With Brian Deck back in the producer chair for the third time, Kiss Each Other Clean is Beam’s most adventurous album yet. There’s some funk and blue-eyed soul to go with the occasional quiet guitar picking, but Beam just sees it as another small step in an ongoing musical journey. “Even Woman King is kind of funky in its own way, I guess. You keep introducing sonic textures, and—you just go in the studio and stay open. It’s not like the only criteria is that we haven’t tried something before. You try lots of different things. I don’t think I would’ve known how to incorporate a clavinet in the first record or two; you just learn as you go.
“I wanted to do a live-feeling record,” he continues, “so we went and tracked it live, at least the rhythm section stuff in Chicago.
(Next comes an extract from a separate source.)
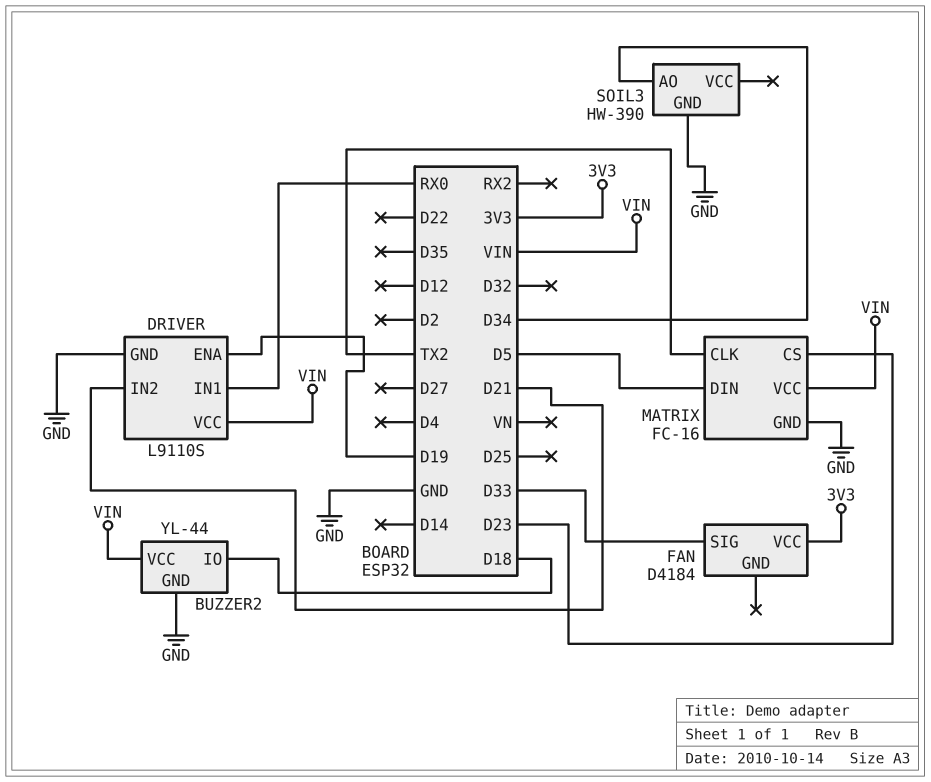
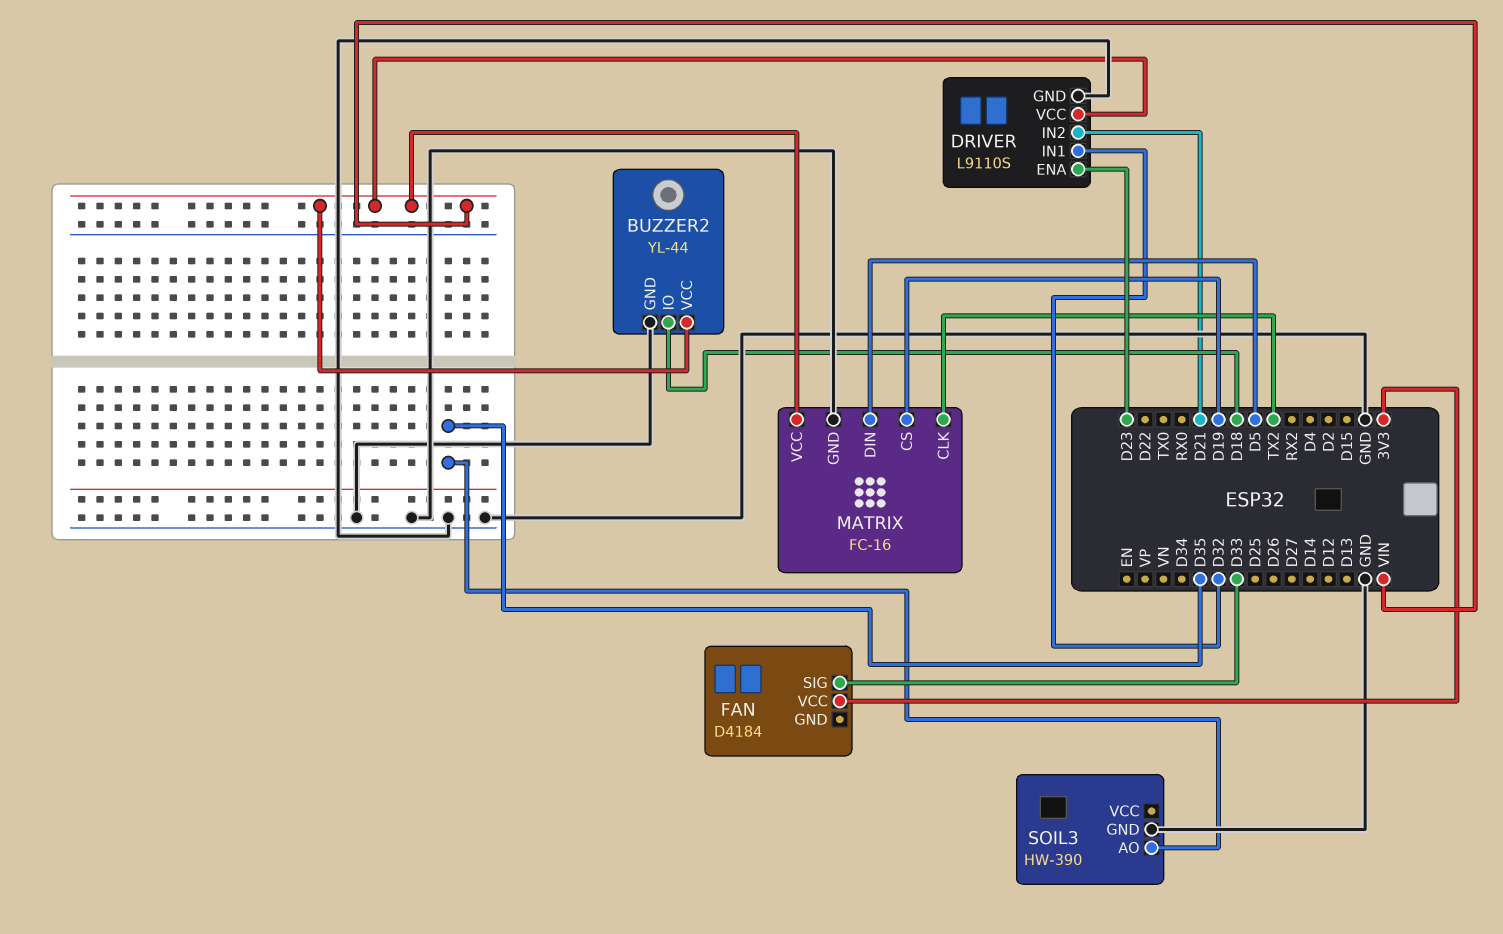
DRIVER pin ENA: D19 -> D23
DRIVER pin IN1: RX0 -> D32
MATRIX pin CS: D23 -> D19
SOIL3 pin AO: D34 -> D35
And we talked specifically about late-’60s, early-’70s or mid-’70s Los Angeles recordings where the reverb was taken away; everything was recorded very dry. So whenever you use an effect, it was a bit more jarring because a vocal with a lot of reverb was very strange in a mix of really dry-sounding acoustic guitars and drums and stuff. I like these super-contrasty sonic textures. I like dealing with sharp contrast. It’s the same with synths and acoustic instruments: they’re jarring when they’re put side-by-side, and I like that kind of stuff.”